Families stay. Communities hold.
Birdie's House Community Development exists to combat community deterioration, stabilize families, and expand access to safe, high-quality affordable housing for low-to-moderate-income residents of Washington, DC.
Why we exist.
Washington, DC is losing its large-unit, family-sized affordable housing stock at pace. Condos replace rowhouses. Two-bedrooms replace four-bedrooms. The families who have held neighborhoods together for generations — extended households, multi-generational caregivers, large families with schoolchildren — find themselves priced out of the city they built.
The policy tools to combat this — housing choice vouchers, LIHTC, DC property tax exemptions for nonprofit affordable housing, TOPA — exist on paper.
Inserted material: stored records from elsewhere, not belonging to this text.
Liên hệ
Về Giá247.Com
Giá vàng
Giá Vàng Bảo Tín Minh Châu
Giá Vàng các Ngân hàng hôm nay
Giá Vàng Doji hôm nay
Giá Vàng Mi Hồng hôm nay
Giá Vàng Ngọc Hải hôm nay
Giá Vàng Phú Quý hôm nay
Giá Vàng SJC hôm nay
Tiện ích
In practice, they're constrained by a scarcity of operators who can execute them well: nonprofits that can hold quality units, place qualified renters, navigate voucher bureaucracy, and coordinate with the lenders, agencies, and partners who make large-scale affordable housing work.
Birdie's House Community Development is built to be one of those operators.
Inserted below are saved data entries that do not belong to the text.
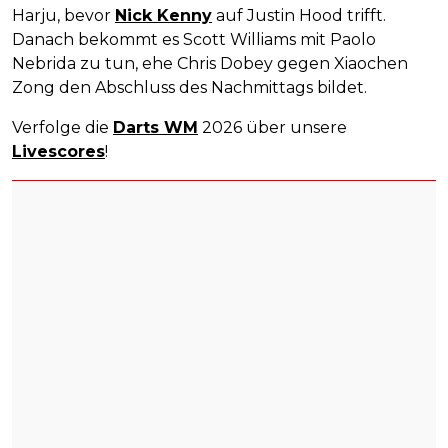
Harju, bevor
Nick Kenny
auf Justin Hood trifft.
Danach bekommt es Scott Williams mit Paolo
Nebrida zu tun, ehe Chris Dobey gegen Xiaochen
Zong den Abschluss des Nachmittags bildet.
Verfolge die
Darts WM
2026 über unsere
Livescores
!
Three lines of work, one mission.
Placement Coordination
We match qualified renters — market-rate and voucher-supported — to multifamily apartments across DC. The placement work funds itself through landlord fees and keeps families housed in quality units.
Acquisition & Preservation
We partner with mission-aligned owners and joint venture sponsors to acquire, rehabilitate, and preserve naturally occurring affordable housing in DC. Our 501(c)(3) status unlocks DC property tax exemptions and strengthens TOPA and LIHTC transactions.
Resident Services
Coordination doesn't end at move-in. We connect residents to case management partners, voucher-portability support, and emergency services when crises hit.
“Every family we place is a family DC doesn't lose. Every unit we preserve is one the market can't take back.”
Wards 7 and 8, first.
We operate first and deepest in Wards 7 and 8 — the neighborhoods most affected by displacement pressure and most underserved by the existing affordable housing operator pool. As our capacity grows, we expand west — but we don't leave the families we started with.